About this task: Search the records below for the word "jump" and show every line where it occurs.

[Stored data entries]
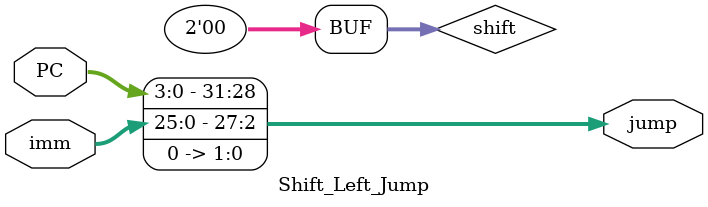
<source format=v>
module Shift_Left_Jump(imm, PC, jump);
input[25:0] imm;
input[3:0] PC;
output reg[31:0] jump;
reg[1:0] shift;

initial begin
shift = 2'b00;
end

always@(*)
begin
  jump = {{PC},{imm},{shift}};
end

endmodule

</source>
--
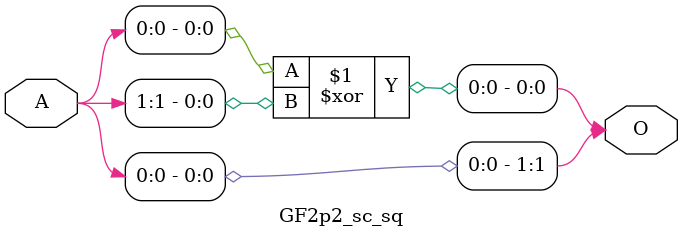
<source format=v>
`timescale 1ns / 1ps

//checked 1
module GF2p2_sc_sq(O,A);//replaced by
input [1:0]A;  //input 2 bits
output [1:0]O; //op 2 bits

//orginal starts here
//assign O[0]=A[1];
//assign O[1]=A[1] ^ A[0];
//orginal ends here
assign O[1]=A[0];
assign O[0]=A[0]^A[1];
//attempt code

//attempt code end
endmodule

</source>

Exercise response:
module Shift_Left_Jump(imm, PC, jump);
output reg[31:0] jump;
  jump = {{PC},{imm},{shift}};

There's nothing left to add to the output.